Just if you missed the Salon, these were two of the interesting subjects we talked about in the Salon Series: "Queens of Fashion", hosted by the Bata Shoe Museum in Toronto, Canada.
To answer the first question, for most of these dolls there is not an exact place where they were made, but there are historical researches and published articles about the origin of the first fashion dolls, they were made in France, specifically in Paris, as many fashion historians call it " the cradle of the fashion industry of the 18th century"
About the second question, these little dolls that travelled miles and miles across Europe, had one purpose: Advertise the new creations of all the fashion makers, not only of the dressmakers, but cloth merchants, jewelers, shoemakers, wigmakers, you name it!
I think it was the most ingenious and lucrative idea of the French makers, not only boost their sales locally, their business had such a demand all across Europe that made them the Emporium of the 18th century fashion, inevitable to elude by the French and British courts and anyone related to the aristocracy!
This reproduction is my interpretation of a wooden Pandora doll from the late 17th century, one of my favorite dolls to reproduce!
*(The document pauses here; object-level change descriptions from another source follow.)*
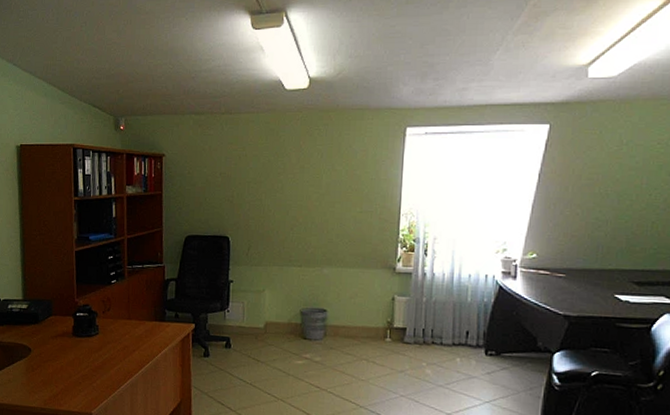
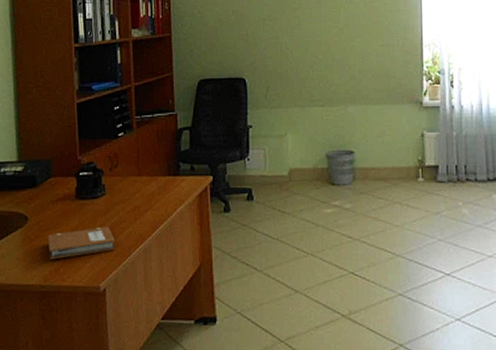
notebook: none [47,362,107,387] -> present [47,227,116,260]

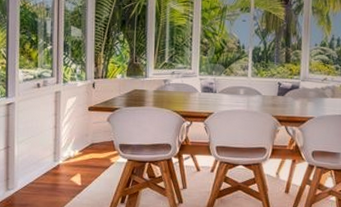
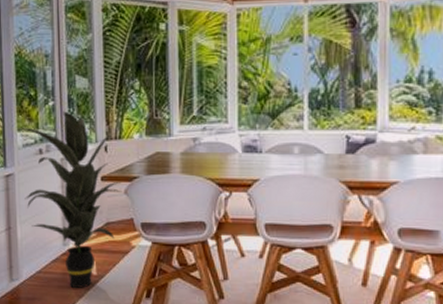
indoor plant: none [20,54,105,196] -> present [18,111,122,288]

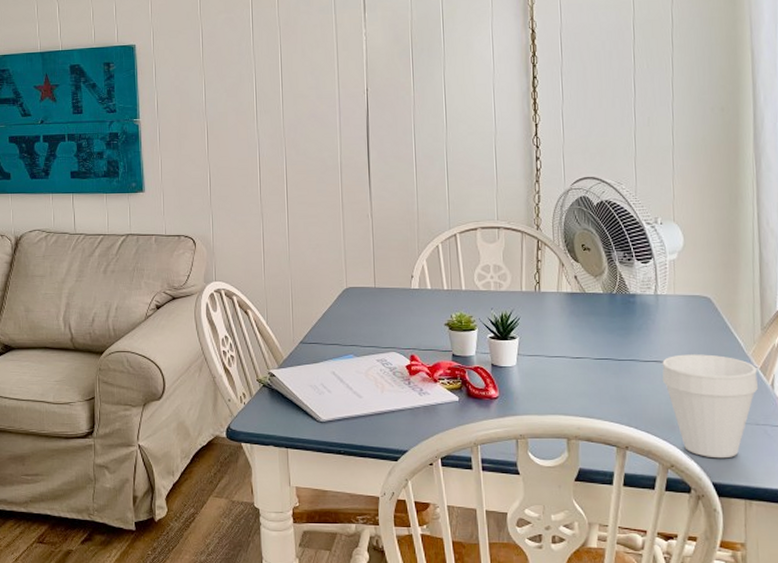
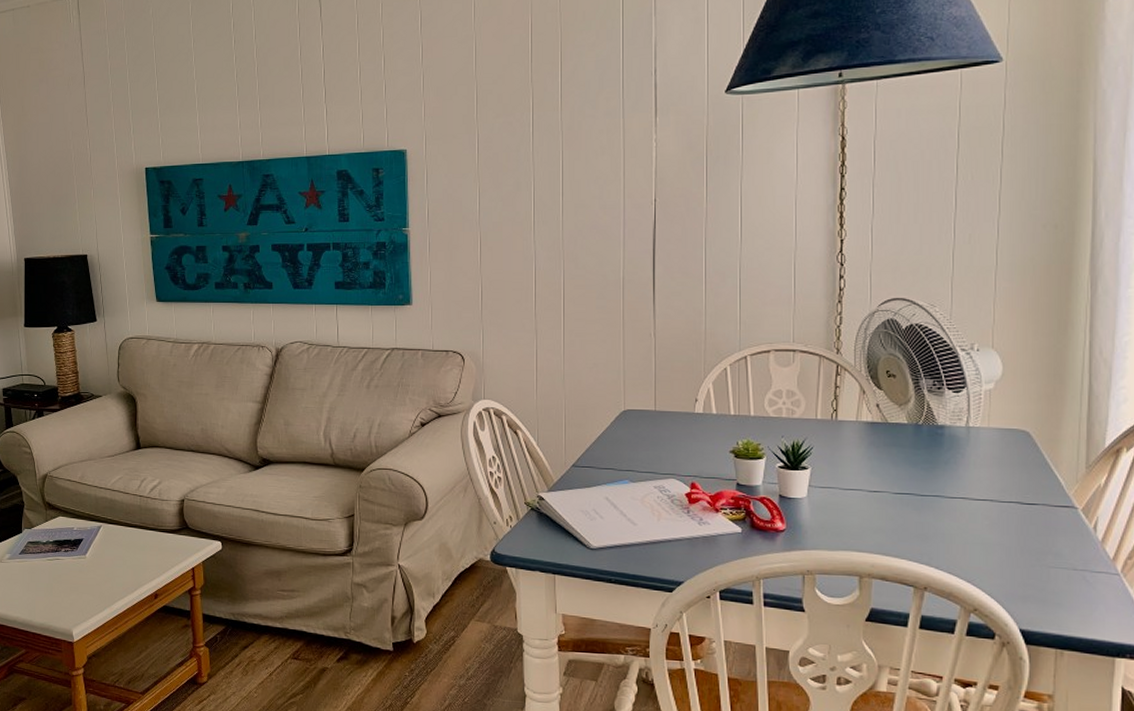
cup: present [662,354,758,459] -> none [969,492,1079,604]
She is 16 inches tall. I made her clothing and accessories with early materials and textiles, some of them dating back to the mid 19Th century.
As always, I have posted several photos for you to see step-by-step how I have dressed her and all the details of this doll. Enjoy!
Here is a photo of her clothing and accessories that I custom made for her.
The shift or chemise plays an essential role because not only does it protect her clothing from the body moisture, but also will protect her from the roughness of some fabrics.
Silk ribbons are tied tightly around her legs, just above the knees, to hold up her cotton stockings.
The dickey petticoat is the second layer of skirt, worn for warmth and modesty.
Her stays are made of a late 19th century silk brocade in a lovely cranberry red color.